Expatriation & Residency

Covered Expatriate Tests and Form 8854 Guide (2025-2026)

11 min readArticle
Filing path

How to approach this

A source-based path from understanding the rule to filing and recordkeeping.

  1. Determine the requirement

    Confirm whether and how the rule applies to you.

  2. Identify the forms

    Map the requirement to the specific IRS forms involved.

  3. Prepare and file

    Complete the forms accurately and submit on time.

  4. Retain records

    Keep documentation supporting every figure you report.

Key formsIRS guidance

Key Takeaways

  • Covered expatriate status can arise from the tax-liability test, net-worth test, or certification failure.
  • For 2025, the Form 8854 instructions use a $206,000 average annual tax-liability threshold.
  • Failure to certify five years of compliance can trigger covered expatriate status even below the money thresholds.
  • Large pre-exit asset changes should be disclosed and explained.

Covered expatriate status comes from three tests, not just wealth headlines

The 2025 Instructions for Form 8854 say an individual can become a covered expatriate through the average annual income tax liability test, the net worth test, or the certification test. For 2025, the instructions state the average annual net income tax liability threshold is $206,000, and the net worth test uses the familiar $2 million threshold.

The third test is often the most dangerous one. A taxpayer who is well below both money thresholds can still fall into covered expatriate status by failing to certify full federal tax compliance for the five years before expatriation.

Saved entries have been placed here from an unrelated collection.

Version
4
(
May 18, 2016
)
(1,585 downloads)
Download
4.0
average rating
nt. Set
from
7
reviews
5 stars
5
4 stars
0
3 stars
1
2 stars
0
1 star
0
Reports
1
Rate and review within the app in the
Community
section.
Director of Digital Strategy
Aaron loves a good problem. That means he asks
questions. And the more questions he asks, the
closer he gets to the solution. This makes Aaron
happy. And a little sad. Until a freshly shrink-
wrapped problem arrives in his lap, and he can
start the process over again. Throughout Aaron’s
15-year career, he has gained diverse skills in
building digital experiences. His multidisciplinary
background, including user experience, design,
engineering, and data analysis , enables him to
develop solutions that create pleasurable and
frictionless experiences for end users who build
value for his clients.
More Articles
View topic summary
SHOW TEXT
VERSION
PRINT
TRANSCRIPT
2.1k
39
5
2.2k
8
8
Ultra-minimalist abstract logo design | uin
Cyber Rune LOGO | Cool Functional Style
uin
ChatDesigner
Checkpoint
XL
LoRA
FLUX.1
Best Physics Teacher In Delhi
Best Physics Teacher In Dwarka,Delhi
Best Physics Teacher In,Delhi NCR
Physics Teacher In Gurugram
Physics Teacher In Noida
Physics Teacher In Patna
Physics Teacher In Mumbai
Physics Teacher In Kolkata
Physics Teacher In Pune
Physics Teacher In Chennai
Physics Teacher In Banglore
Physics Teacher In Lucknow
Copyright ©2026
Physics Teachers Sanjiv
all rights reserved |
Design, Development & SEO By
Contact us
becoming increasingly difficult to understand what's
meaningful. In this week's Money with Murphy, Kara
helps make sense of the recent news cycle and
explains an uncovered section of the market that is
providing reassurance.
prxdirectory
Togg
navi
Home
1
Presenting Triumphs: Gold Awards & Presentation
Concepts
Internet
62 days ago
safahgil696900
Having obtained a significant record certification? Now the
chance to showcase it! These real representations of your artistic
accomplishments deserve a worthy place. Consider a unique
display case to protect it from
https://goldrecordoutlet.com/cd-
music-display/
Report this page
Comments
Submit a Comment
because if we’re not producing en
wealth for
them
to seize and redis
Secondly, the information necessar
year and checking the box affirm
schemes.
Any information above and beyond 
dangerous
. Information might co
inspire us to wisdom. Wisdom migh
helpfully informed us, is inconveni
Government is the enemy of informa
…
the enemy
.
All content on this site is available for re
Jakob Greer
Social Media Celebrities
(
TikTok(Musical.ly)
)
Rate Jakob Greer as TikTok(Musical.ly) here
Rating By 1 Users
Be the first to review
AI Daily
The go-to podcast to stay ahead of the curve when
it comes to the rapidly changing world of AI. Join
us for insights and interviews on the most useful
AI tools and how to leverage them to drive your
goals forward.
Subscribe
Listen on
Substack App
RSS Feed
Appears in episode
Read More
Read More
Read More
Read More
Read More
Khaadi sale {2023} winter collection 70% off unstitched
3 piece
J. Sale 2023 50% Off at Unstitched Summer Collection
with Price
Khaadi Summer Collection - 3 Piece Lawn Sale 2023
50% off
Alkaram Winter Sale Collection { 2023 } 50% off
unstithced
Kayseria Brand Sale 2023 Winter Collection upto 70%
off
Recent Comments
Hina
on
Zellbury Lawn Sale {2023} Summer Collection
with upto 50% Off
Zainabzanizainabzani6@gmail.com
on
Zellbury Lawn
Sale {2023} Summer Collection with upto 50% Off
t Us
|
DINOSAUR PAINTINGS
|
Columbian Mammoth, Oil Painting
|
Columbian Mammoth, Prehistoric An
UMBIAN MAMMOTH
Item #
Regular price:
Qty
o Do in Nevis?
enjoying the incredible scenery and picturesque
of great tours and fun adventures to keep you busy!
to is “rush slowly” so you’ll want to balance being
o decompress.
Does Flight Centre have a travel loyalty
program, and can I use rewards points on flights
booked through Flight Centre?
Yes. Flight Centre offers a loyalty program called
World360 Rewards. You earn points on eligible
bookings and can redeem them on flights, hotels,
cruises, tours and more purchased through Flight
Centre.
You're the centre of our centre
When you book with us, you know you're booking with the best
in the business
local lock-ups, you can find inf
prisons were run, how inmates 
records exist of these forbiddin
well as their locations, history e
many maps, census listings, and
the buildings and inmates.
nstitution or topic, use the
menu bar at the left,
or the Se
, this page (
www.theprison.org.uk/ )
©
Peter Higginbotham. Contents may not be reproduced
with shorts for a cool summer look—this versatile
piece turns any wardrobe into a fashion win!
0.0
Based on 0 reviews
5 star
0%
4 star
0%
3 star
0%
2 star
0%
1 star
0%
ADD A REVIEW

The exit tax discussion begins only after status is classified correctly

Publication 519 and the Form 8854 instructions explain that covered expatriates are generally subject to the section 877A mark-to-market regime. The 2025 instructions also note a $890,000 exclusion amount for net unrealized gain for 2025, with separate rules for deferred compensation, trusts, and deferral elections.

That means the real sequence is: determine whether expatriation occurred, determine whether covered expatriate status applies, then model the actual tax consequences. Too many exit files jump straight to asset valuation before confirming whether the person is covered in the first place.

Pre-exit balance sheet changes must be explained, not hidden

The 2025 Form 8854 instructions include an example where a taxpayer's net worth fell below $2 million after a gift of real property shortly before expatriation. The instructions still require disclosure of significant changes in assets and liabilities during the five years preceding expatriation and an explanatory statement.

That is a strong signal from the form itself. Last-minute cleanup is not ignored just because the final-day balance sheet is below the threshold. The IRS expects the taxpayer to explain what changed.

Frequently Asked Questions

Can someone under $2 million still be a covered expatriate?

Yes. Failure to certify five years of tax compliance can make the taxpayer a covered expatriate even below the net-worth threshold.

What is the 2025 average tax-liability threshold in the Form 8854 instructions?

The 2025 Instructions for Form 8854 state that the threshold is $206,000.

Why do recent gifts matter on Form 8854?

Because the instructions require disclosure of significant asset and liability changes during the five years before expatriation, even if the final net worth falls below $2 million.